If you know me well enough, you can understand I appreciate black and white photography more than any other art form in the world. If you know me even better than that, you can understand I appreciate colour more than anything that has been reshaped from stardust and regurgitated into a living—or dead—thing on our home, Earth. If you know me well enough, you know me as the word I hate using to describe myself: an artist. And it’s true. For better or for worse, I am an artist. Not merely the “picture maker” I say I am, but more of someone who wants to recapture the imagery better than the eyes ever can. A darker, yet dreamlike quality that provides a new landscape (oh, the irony…), making the most simple of things appear complex and new.

In this understanding of what the goal of my art is, you understand the aesthetic value of the things I create, but deeper down than just the design and look of my photographs. I try to grab the viewer of my art with more than the beauty of a subject or by forcing them to take a look at my portfolio. A body of work which I aim to use to provide and explain my skill set without the use of a single letter of the alphabet; an experience. To show my diversity as a photographer, as well as highlighting the specific areas of the art that I have grown fond of and execute with almost-perfect mastery...

Which leads me to the portrait: the most interactive and personal style of photography dating back to the earliest forms of photography. People wished to capture two things: themselves and the people around them. But why the human being? Why not the ever lurking things that surrounded them and the places they called home? In my experiences with photography I have found the portrait the most personal, the most creative and perhaps one of my favourite styles of photography. We never perceive ourselves as others perceive us, and photography allows a side of ourselves to be exposed into an everlasting moment and highly displayable visual art. The art of photography is thoroughly questioned due to its ease of access and easy development of skills within the field, but like any art, photography is also very subjective. I find myself viewing new and evolving forms of photography and asking myself “Is this art?” and “Will I ever add up to this?” I had spent more time questioning the motives of other artists instead of focusing on the more important part of my artistic process — the actual creation of images.
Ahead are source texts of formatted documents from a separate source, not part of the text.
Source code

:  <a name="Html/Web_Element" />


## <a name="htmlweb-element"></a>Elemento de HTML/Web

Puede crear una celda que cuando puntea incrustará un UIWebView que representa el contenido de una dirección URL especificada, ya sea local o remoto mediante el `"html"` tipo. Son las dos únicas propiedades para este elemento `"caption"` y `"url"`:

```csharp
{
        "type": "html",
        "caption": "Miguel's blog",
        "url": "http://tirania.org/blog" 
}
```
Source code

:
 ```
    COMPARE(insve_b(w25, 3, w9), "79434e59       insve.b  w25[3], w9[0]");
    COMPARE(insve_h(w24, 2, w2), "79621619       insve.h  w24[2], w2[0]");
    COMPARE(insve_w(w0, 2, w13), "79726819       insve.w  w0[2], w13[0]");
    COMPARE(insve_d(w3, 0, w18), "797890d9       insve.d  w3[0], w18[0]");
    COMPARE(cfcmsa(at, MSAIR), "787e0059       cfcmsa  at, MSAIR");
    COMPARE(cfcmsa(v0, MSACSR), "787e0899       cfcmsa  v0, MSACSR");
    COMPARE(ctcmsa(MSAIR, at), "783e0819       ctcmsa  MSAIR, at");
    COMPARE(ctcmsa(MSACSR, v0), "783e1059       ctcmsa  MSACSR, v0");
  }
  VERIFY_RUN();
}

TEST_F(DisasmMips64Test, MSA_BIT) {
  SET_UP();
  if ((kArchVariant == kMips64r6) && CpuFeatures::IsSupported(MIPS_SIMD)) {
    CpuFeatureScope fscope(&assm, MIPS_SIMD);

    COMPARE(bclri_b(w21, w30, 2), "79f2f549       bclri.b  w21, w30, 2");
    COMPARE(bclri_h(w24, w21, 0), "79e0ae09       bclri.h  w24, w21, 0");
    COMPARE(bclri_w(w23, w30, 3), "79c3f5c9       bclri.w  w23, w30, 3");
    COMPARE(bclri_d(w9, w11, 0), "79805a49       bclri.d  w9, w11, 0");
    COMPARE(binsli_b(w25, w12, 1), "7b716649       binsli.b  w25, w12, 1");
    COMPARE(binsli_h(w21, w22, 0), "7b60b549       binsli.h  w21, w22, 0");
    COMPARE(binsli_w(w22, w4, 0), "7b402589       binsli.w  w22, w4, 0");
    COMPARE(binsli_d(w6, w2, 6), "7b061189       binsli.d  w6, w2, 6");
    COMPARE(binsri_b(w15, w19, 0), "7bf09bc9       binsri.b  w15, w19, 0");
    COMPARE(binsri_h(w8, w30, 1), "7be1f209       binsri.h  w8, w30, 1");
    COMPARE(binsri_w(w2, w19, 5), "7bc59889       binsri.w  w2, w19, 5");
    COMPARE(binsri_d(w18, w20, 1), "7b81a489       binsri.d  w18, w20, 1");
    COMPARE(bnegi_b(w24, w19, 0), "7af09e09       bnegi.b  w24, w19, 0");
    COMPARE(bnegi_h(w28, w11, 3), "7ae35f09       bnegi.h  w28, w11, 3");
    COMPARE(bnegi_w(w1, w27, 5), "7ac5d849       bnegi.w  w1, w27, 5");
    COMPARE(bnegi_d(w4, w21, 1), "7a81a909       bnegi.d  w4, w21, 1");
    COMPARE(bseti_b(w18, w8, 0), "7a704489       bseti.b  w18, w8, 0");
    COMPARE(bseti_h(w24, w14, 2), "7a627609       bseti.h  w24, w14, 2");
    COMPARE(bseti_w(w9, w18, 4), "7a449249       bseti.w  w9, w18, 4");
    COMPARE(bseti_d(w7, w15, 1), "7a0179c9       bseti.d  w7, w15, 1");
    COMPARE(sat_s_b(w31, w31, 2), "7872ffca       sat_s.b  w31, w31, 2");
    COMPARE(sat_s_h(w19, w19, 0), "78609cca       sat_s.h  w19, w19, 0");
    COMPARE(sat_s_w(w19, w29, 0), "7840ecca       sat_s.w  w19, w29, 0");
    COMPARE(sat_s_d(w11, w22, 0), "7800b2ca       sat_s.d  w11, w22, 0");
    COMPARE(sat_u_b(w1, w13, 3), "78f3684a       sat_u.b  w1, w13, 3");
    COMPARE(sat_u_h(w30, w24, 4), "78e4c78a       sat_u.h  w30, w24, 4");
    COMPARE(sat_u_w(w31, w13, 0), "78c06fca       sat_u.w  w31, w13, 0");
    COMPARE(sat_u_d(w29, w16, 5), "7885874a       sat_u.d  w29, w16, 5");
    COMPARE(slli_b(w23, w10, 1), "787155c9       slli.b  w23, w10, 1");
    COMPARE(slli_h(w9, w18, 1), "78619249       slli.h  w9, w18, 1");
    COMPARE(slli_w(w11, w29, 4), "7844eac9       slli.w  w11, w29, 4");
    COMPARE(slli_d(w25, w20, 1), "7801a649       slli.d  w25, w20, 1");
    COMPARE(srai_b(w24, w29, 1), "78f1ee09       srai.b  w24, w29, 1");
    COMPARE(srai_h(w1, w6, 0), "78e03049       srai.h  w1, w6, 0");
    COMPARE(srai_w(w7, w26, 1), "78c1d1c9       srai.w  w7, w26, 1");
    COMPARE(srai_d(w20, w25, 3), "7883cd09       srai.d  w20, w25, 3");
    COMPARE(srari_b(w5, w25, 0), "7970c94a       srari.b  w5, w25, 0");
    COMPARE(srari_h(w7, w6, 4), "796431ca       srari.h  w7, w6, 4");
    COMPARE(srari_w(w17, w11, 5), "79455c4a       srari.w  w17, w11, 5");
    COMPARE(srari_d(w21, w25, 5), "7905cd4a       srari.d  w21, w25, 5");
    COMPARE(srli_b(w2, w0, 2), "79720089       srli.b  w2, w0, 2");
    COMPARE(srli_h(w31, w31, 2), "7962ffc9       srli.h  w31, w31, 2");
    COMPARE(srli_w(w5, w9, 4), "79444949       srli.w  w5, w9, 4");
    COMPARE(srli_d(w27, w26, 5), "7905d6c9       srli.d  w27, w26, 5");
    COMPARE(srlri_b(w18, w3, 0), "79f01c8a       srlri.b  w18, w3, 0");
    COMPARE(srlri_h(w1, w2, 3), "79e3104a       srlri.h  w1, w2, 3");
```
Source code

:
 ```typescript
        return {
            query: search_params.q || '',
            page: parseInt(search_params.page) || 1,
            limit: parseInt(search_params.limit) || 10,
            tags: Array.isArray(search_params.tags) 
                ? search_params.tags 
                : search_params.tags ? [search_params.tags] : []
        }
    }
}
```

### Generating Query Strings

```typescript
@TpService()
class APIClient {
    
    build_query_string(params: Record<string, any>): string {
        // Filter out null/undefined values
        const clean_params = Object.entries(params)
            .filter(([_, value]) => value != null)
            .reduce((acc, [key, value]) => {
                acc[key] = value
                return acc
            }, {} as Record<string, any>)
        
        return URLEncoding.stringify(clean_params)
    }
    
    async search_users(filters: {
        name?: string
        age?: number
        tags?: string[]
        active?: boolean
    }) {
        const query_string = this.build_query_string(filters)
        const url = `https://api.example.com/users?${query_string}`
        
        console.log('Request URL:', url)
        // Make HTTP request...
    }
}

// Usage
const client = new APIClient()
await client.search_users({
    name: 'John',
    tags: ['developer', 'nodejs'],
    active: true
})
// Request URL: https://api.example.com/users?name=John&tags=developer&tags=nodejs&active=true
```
In my first experiences with photography, I wanted to take pictures of everything I saw. Signs, people I was with, my record player. I drew myself to a certain subject the most: people. With every medium I could possibly get my hands on — disposable cameras, the camera on my phone, VHS still cameras, Polaroids, Photoshop and finally, my loving DSLR — I investigated techniques to develop my own unique aesthetic and techniques for creating great images. With my love for the 1960s, 1970s and 1980s, I developed a sweet liking towards monochromatic pieces. At first they reminded me of the black and white sheet music so familiar to me in my ensemble days and my all nighters where red eyes and no sleep were my only concern owards my beautiful compositions.

Outside of my photographs, I believe my other art—which I guess you could say you are experiencing now—is my ability to try to rearrange the thoughts in my head into actual words comprehensible by the world. When I was younger, my passion was writing. Even before I dwelled in the worlds of music and visual art, I had always loved writing. My peers loathed it, but I always found solace in being able to communicate new (or at least what I believed to be new) ideas to the world, the world being my teachers who skimmed—or maybe even read—through to give me the passing grade I ached for.

With this, identity has probably been the biggest struggle as a photographer and writer. I am always faced with the question of who I see myself as, as well as the questions presented in the sorting of my identity as a being. Although I find myself constantly thinking, and at times stressed, I know one day I will wake up in my cold bed and know for sure how I want to create, apply and showcase my art and where I want to be as a person, even though I find myself evolving by the second. I, patiently, am still waiting for that day.

In connection to art, during my recent visit to Los Angeles, I visited the J. Paul Getty Museum, which contains paintings, photographs and manuscripts from the 16th century to the late 19th century. From Rubens’ The Entombment to Van Gogh’s Irises, the museum contained and endless amount of beautiful and priceless art. Only the brave can experience it all in one visit. But even then, a risk haunts a challenge. Though I thought it would be a way to distract myself from the congested city, I found the museum just to be in the spirit of Los Angeles: busy.

Between my cheap nylon duffel bag and underwhelming airline food, I found peace in the artificial lights that drove my creativity through the roof during my visit to Los Angeles. Of course I loved being around my friends and the family of my friends, but the quietness and the freedom to work as I wished is something I would not trade the world for. Being Los Angeles was not my place of residence, I was ticked at the thought of not having my messy desk next to me. Despite this, I know as my creative work progresses throughout the next couple of months, years, and even decades perhaps, I can expect to see a certain amount of change. But even though I want to change, I constantly find myself gratefully stuck in the rut I was meant to be in. Is it for the better or the worse? Patience is not one of my virtues, but I can surely attempt to make it one.